### Exercise instructions
Select each line in the rows below that contains the string "instances", and copy those lines out. Treat matching as case-sensitive.
** begin Excerpted records **
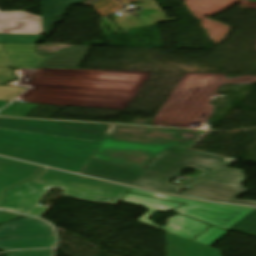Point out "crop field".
Returning a JSON list of instances; mask_svg holds the SVG:
<instances>
[{
  "mask_svg": "<svg viewBox=\"0 0 256 256\" xmlns=\"http://www.w3.org/2000/svg\"><path fill=\"white\" fill-rule=\"evenodd\" d=\"M40 36H21V35H3L0 34V43H23L35 44Z\"/></svg>",
  "mask_w": 256,
  "mask_h": 256,
  "instance_id": "obj_18",
  "label": "crop field"
},
{
  "mask_svg": "<svg viewBox=\"0 0 256 256\" xmlns=\"http://www.w3.org/2000/svg\"><path fill=\"white\" fill-rule=\"evenodd\" d=\"M14 77L10 71V68H1L0 67V84L14 81Z\"/></svg>",
  "mask_w": 256,
  "mask_h": 256,
  "instance_id": "obj_21",
  "label": "crop field"
},
{
  "mask_svg": "<svg viewBox=\"0 0 256 256\" xmlns=\"http://www.w3.org/2000/svg\"><path fill=\"white\" fill-rule=\"evenodd\" d=\"M129 192L184 202L186 203V205L176 208L174 210L181 214L211 223L214 226L222 228L224 230L230 229L232 226H234L236 223H238L241 219H243L254 210L253 208L197 202L134 189H131Z\"/></svg>",
  "mask_w": 256,
  "mask_h": 256,
  "instance_id": "obj_5",
  "label": "crop field"
},
{
  "mask_svg": "<svg viewBox=\"0 0 256 256\" xmlns=\"http://www.w3.org/2000/svg\"><path fill=\"white\" fill-rule=\"evenodd\" d=\"M202 137L192 130L113 126L91 157L148 170L168 147L205 154L192 150Z\"/></svg>",
  "mask_w": 256,
  "mask_h": 256,
  "instance_id": "obj_2",
  "label": "crop field"
},
{
  "mask_svg": "<svg viewBox=\"0 0 256 256\" xmlns=\"http://www.w3.org/2000/svg\"><path fill=\"white\" fill-rule=\"evenodd\" d=\"M7 103H9V102L0 101V109H1L3 106H5Z\"/></svg>",
  "mask_w": 256,
  "mask_h": 256,
  "instance_id": "obj_24",
  "label": "crop field"
},
{
  "mask_svg": "<svg viewBox=\"0 0 256 256\" xmlns=\"http://www.w3.org/2000/svg\"><path fill=\"white\" fill-rule=\"evenodd\" d=\"M249 1H256V0H249Z\"/></svg>",
  "mask_w": 256,
  "mask_h": 256,
  "instance_id": "obj_26",
  "label": "crop field"
},
{
  "mask_svg": "<svg viewBox=\"0 0 256 256\" xmlns=\"http://www.w3.org/2000/svg\"><path fill=\"white\" fill-rule=\"evenodd\" d=\"M39 105L33 104H22V103H13L5 110L0 112L2 116H16V117H23L33 109H35Z\"/></svg>",
  "mask_w": 256,
  "mask_h": 256,
  "instance_id": "obj_15",
  "label": "crop field"
},
{
  "mask_svg": "<svg viewBox=\"0 0 256 256\" xmlns=\"http://www.w3.org/2000/svg\"><path fill=\"white\" fill-rule=\"evenodd\" d=\"M227 233V231L212 226L199 237H197L194 241L211 246Z\"/></svg>",
  "mask_w": 256,
  "mask_h": 256,
  "instance_id": "obj_17",
  "label": "crop field"
},
{
  "mask_svg": "<svg viewBox=\"0 0 256 256\" xmlns=\"http://www.w3.org/2000/svg\"><path fill=\"white\" fill-rule=\"evenodd\" d=\"M91 46H79L48 56L39 67L80 68Z\"/></svg>",
  "mask_w": 256,
  "mask_h": 256,
  "instance_id": "obj_11",
  "label": "crop field"
},
{
  "mask_svg": "<svg viewBox=\"0 0 256 256\" xmlns=\"http://www.w3.org/2000/svg\"><path fill=\"white\" fill-rule=\"evenodd\" d=\"M125 203L141 205L148 208L150 211L145 214L138 222L165 230L167 232L180 235L186 238H193L198 233L206 229L209 225L197 222L195 220L177 215L173 218L168 219L167 226L165 228L158 227L153 224V222L147 220L152 214H154L157 210L166 211L171 208L177 207L182 204L167 202L163 200L136 196L126 194L122 199Z\"/></svg>",
  "mask_w": 256,
  "mask_h": 256,
  "instance_id": "obj_6",
  "label": "crop field"
},
{
  "mask_svg": "<svg viewBox=\"0 0 256 256\" xmlns=\"http://www.w3.org/2000/svg\"><path fill=\"white\" fill-rule=\"evenodd\" d=\"M20 217H24V216H20V215H16V214H12V213H8V212H4V211H0V224L20 218Z\"/></svg>",
  "mask_w": 256,
  "mask_h": 256,
  "instance_id": "obj_22",
  "label": "crop field"
},
{
  "mask_svg": "<svg viewBox=\"0 0 256 256\" xmlns=\"http://www.w3.org/2000/svg\"><path fill=\"white\" fill-rule=\"evenodd\" d=\"M0 33L41 35L43 34L41 17L23 11H0Z\"/></svg>",
  "mask_w": 256,
  "mask_h": 256,
  "instance_id": "obj_7",
  "label": "crop field"
},
{
  "mask_svg": "<svg viewBox=\"0 0 256 256\" xmlns=\"http://www.w3.org/2000/svg\"><path fill=\"white\" fill-rule=\"evenodd\" d=\"M231 230H235V231H239V232H243V233H247V234L256 236V210L253 211L251 214H249L242 221H240L233 228H231Z\"/></svg>",
  "mask_w": 256,
  "mask_h": 256,
  "instance_id": "obj_16",
  "label": "crop field"
},
{
  "mask_svg": "<svg viewBox=\"0 0 256 256\" xmlns=\"http://www.w3.org/2000/svg\"><path fill=\"white\" fill-rule=\"evenodd\" d=\"M35 47L36 45L5 44L13 67L36 68L46 57H39L34 51Z\"/></svg>",
  "mask_w": 256,
  "mask_h": 256,
  "instance_id": "obj_13",
  "label": "crop field"
},
{
  "mask_svg": "<svg viewBox=\"0 0 256 256\" xmlns=\"http://www.w3.org/2000/svg\"><path fill=\"white\" fill-rule=\"evenodd\" d=\"M52 250H36L24 252H10L8 256H51Z\"/></svg>",
  "mask_w": 256,
  "mask_h": 256,
  "instance_id": "obj_20",
  "label": "crop field"
},
{
  "mask_svg": "<svg viewBox=\"0 0 256 256\" xmlns=\"http://www.w3.org/2000/svg\"><path fill=\"white\" fill-rule=\"evenodd\" d=\"M61 188V194L83 201L117 205L129 188L45 168L34 179L6 192L1 209L41 217L50 207L38 206L48 190ZM121 201V200H120Z\"/></svg>",
  "mask_w": 256,
  "mask_h": 256,
  "instance_id": "obj_3",
  "label": "crop field"
},
{
  "mask_svg": "<svg viewBox=\"0 0 256 256\" xmlns=\"http://www.w3.org/2000/svg\"><path fill=\"white\" fill-rule=\"evenodd\" d=\"M244 181V171L227 168L180 193V195L209 201L256 205V201L235 199L249 191L242 187Z\"/></svg>",
  "mask_w": 256,
  "mask_h": 256,
  "instance_id": "obj_4",
  "label": "crop field"
},
{
  "mask_svg": "<svg viewBox=\"0 0 256 256\" xmlns=\"http://www.w3.org/2000/svg\"><path fill=\"white\" fill-rule=\"evenodd\" d=\"M112 126L0 118V154L135 187L175 194L169 183L187 166L203 173L189 188L231 164L221 157L168 148L148 171L89 158Z\"/></svg>",
  "mask_w": 256,
  "mask_h": 256,
  "instance_id": "obj_1",
  "label": "crop field"
},
{
  "mask_svg": "<svg viewBox=\"0 0 256 256\" xmlns=\"http://www.w3.org/2000/svg\"><path fill=\"white\" fill-rule=\"evenodd\" d=\"M54 235L49 224L25 217L0 226V238L39 237Z\"/></svg>",
  "mask_w": 256,
  "mask_h": 256,
  "instance_id": "obj_9",
  "label": "crop field"
},
{
  "mask_svg": "<svg viewBox=\"0 0 256 256\" xmlns=\"http://www.w3.org/2000/svg\"><path fill=\"white\" fill-rule=\"evenodd\" d=\"M168 256H179V254H168Z\"/></svg>",
  "mask_w": 256,
  "mask_h": 256,
  "instance_id": "obj_25",
  "label": "crop field"
},
{
  "mask_svg": "<svg viewBox=\"0 0 256 256\" xmlns=\"http://www.w3.org/2000/svg\"><path fill=\"white\" fill-rule=\"evenodd\" d=\"M42 167L0 157V203L3 191L28 179L33 178Z\"/></svg>",
  "mask_w": 256,
  "mask_h": 256,
  "instance_id": "obj_8",
  "label": "crop field"
},
{
  "mask_svg": "<svg viewBox=\"0 0 256 256\" xmlns=\"http://www.w3.org/2000/svg\"><path fill=\"white\" fill-rule=\"evenodd\" d=\"M54 245L55 237L0 240V249L3 251L53 247Z\"/></svg>",
  "mask_w": 256,
  "mask_h": 256,
  "instance_id": "obj_14",
  "label": "crop field"
},
{
  "mask_svg": "<svg viewBox=\"0 0 256 256\" xmlns=\"http://www.w3.org/2000/svg\"><path fill=\"white\" fill-rule=\"evenodd\" d=\"M84 0H41L45 33L39 43L50 36L56 23L63 22V16L67 15L73 4H81Z\"/></svg>",
  "mask_w": 256,
  "mask_h": 256,
  "instance_id": "obj_10",
  "label": "crop field"
},
{
  "mask_svg": "<svg viewBox=\"0 0 256 256\" xmlns=\"http://www.w3.org/2000/svg\"><path fill=\"white\" fill-rule=\"evenodd\" d=\"M0 66L1 67H10V59L4 53L2 45L0 44Z\"/></svg>",
  "mask_w": 256,
  "mask_h": 256,
  "instance_id": "obj_23",
  "label": "crop field"
},
{
  "mask_svg": "<svg viewBox=\"0 0 256 256\" xmlns=\"http://www.w3.org/2000/svg\"><path fill=\"white\" fill-rule=\"evenodd\" d=\"M28 89L0 86V100L11 101Z\"/></svg>",
  "mask_w": 256,
  "mask_h": 256,
  "instance_id": "obj_19",
  "label": "crop field"
},
{
  "mask_svg": "<svg viewBox=\"0 0 256 256\" xmlns=\"http://www.w3.org/2000/svg\"><path fill=\"white\" fill-rule=\"evenodd\" d=\"M167 253H180V256H220L218 250L170 233L167 234Z\"/></svg>",
  "mask_w": 256,
  "mask_h": 256,
  "instance_id": "obj_12",
  "label": "crop field"
}]
</instances>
** end Excerpted records **
### Solution to the problem
Returning a JSON list of instances; mask_svg holds the SVG:
<instances>
</instances>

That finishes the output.